The Edge of understanding AI
Before we can begin to understand AI, we need to learn about the edge. A lot of people have never heard of the edge, but in truth it's a bit like the chicken and the egg - you can’t have one without the other. For clarity, the ‘edge’ we are talking about involves the device on which you’re reading this article.
For example If server farms are at the centre, then individual connected devices, such as the smartphone in your hand, the IoT devices in your kitchen, the self-checkout at your supermarket or perhaps even the car in your driveway, are out there on the ‘edge’. Any AI is only as clever or useful as its existence out there in the real world.
Data is the fuel
In the same way that knowledge feeds intelligence, AI’s lifeblood is data, harvested on the edge, out there in the real world. Data informs the learning and accuracy of an AI and the learning is down to the quantity and quality of the data gathered. But here’s the problem: the quantities are vast and far too big to be transferred in full from the edge to the central points (the server farms that form the cloud infrastructure) where they can be distilled into amazing, accurate, ever-adapting learning. Looking at Tesla, since it takes ten hours to upload the data of just an hour’s driving from a single car, we can safely assume that the company is only using a fraction of all the data being gathered by its fleet of four wheel edge devices.

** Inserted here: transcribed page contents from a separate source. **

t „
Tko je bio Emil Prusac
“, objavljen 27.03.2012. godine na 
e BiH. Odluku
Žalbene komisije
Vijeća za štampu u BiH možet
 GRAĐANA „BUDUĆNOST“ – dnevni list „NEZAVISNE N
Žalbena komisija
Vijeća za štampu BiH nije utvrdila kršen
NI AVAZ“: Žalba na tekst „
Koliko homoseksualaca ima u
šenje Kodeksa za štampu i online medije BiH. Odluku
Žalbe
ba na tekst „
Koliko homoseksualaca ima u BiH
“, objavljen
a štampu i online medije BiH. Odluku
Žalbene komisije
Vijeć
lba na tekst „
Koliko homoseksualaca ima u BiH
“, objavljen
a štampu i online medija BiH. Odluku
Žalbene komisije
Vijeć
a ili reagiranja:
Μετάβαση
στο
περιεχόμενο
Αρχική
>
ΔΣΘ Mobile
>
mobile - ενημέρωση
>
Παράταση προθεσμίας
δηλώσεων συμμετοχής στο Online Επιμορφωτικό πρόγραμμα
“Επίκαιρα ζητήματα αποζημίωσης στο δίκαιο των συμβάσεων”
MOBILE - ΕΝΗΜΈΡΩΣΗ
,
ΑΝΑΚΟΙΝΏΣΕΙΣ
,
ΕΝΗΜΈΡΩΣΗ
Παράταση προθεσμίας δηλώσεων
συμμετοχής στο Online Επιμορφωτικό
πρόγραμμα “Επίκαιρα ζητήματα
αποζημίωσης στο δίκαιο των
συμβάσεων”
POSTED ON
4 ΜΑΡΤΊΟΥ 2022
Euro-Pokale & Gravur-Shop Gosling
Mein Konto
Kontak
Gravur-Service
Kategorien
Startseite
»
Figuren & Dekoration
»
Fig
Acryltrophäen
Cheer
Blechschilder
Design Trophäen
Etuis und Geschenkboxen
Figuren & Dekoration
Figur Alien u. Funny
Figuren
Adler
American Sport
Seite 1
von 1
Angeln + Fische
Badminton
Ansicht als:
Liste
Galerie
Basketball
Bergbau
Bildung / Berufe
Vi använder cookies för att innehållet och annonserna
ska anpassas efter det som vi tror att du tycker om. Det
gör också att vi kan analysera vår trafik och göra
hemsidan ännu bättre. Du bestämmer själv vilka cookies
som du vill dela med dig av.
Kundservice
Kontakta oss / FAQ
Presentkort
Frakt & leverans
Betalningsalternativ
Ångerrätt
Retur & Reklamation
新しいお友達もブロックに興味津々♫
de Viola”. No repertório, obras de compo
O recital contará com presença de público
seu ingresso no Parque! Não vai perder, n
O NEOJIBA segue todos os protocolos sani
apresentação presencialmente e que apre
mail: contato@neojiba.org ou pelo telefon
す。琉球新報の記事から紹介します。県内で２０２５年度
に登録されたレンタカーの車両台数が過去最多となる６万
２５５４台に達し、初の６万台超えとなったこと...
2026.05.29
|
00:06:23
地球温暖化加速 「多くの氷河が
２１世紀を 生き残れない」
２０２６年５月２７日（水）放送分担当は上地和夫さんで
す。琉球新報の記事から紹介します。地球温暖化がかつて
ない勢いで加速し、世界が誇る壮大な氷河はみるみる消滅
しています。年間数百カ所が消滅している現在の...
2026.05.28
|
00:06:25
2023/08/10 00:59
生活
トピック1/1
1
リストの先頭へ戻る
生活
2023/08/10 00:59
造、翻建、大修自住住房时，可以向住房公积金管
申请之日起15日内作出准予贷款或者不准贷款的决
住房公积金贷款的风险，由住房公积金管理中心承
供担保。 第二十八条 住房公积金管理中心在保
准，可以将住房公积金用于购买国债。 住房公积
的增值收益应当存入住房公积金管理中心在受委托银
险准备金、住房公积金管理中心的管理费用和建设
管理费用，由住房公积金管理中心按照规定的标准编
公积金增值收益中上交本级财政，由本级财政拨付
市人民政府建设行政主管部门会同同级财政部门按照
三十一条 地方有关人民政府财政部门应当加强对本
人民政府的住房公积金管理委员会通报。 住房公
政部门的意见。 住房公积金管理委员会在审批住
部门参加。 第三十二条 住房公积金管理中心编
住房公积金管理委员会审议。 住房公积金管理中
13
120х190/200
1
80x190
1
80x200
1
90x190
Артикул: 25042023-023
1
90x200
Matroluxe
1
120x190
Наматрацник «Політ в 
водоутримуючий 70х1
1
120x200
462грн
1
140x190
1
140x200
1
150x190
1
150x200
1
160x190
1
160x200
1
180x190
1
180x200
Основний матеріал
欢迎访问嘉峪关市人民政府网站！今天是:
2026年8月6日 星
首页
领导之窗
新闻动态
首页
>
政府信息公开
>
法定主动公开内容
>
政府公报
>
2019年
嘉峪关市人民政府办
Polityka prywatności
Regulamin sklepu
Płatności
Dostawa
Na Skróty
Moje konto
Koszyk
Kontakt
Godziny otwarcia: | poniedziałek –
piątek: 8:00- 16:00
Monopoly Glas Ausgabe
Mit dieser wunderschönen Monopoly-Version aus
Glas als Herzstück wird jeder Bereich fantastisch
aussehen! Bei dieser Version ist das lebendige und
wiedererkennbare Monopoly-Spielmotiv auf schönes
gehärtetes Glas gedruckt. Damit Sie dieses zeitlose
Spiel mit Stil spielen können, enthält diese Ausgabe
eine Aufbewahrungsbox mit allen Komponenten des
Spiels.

The bottleneck is just too tight. Andy Jassy, CEO of Amazon Web Services (AWS), estimates that using conventional means of transferring data, it will take you 26 years to move an exabyte of data (that’s a billion GB) to the cloud. Companies as big as Walmart produce something like two exabytes a month. No wonder AWS has resorted to transporting data for their biggest customers via truck-sized memory sticks or ‘snowmobiles’. Yes, road and diesel are the fastest means of transporting the volumes of data currently fuelling the AI revolution. So if data is AI’s lifeblood, it’s being drip fed and starved.
Labelling
There’s another major kink in the AI supply chain: labelling. Much of the usefulness of AI is a machines’ ability to recognise the objects and situations in their environment. Environments change and most objects, even of the same category, are not identical. Automated supermarket checkouts, for example, need to be able to recognise one type of apple from another. A Braeburn apple may retail at 35 pence, whilst a Pink Lady, from the same store, costs 50 pence. If the two are confused by the self checkout’s camera system, the supermarket could lose a lot of money over time. The problem is that the algorithms that underpin the technology are as naive as newborn babies and need to be fed millions of labelled examples to teach them to ‘see’. So how do these quantities of raw images get labelled? The answer is humans.
Intelligence doesn’t just come out of thin air, it has to start with the human brain and hundreds of thousands of them are employed in call centre-like offices for just this task. For a self-driving car algorithm to be taught the meaning of road signs, or to tell the difference between a child and a dog, hours of footage have to be watched and objects labelled, frame by frame.
Labelling at the edge
Food shoppers can inadvertently do the labelling job themselves by confirming, on a touch screen, the identity of the fruit or vegetable they just placed in front of a self-checkout’s camera. The machine’s algorithms suck up the shoppers’ collective recognition until they can do it for themselves.
It’s possible to accelerate this process away from the shop floor. We recently shipped in some self checkout machines and hired a team of people to scan a range of 30 fruits and vegetables, labelling each time. In just three weeks the checkout’s accuracy went from 60% to 99.8%. Accuracy, for supermarkets and for AI in general, is critical. You might remember this the first time you sit in a self-driving car. For supermarkets it means loss prevention running into billions of dollars.
However, the laborious issue of labelling tightens the bottleneck even further. A McKinsey report from 2018 listed it as the biggest obstacle to AI adoption within industry. The future therefore has to be a world where machines can teach themselves, doing away with the need for clouds and labellers altogether.
AI at the edge is quickly becoming the only way to run and train AI models. We need to ensure that AI processors are being taught correctly from the beginning.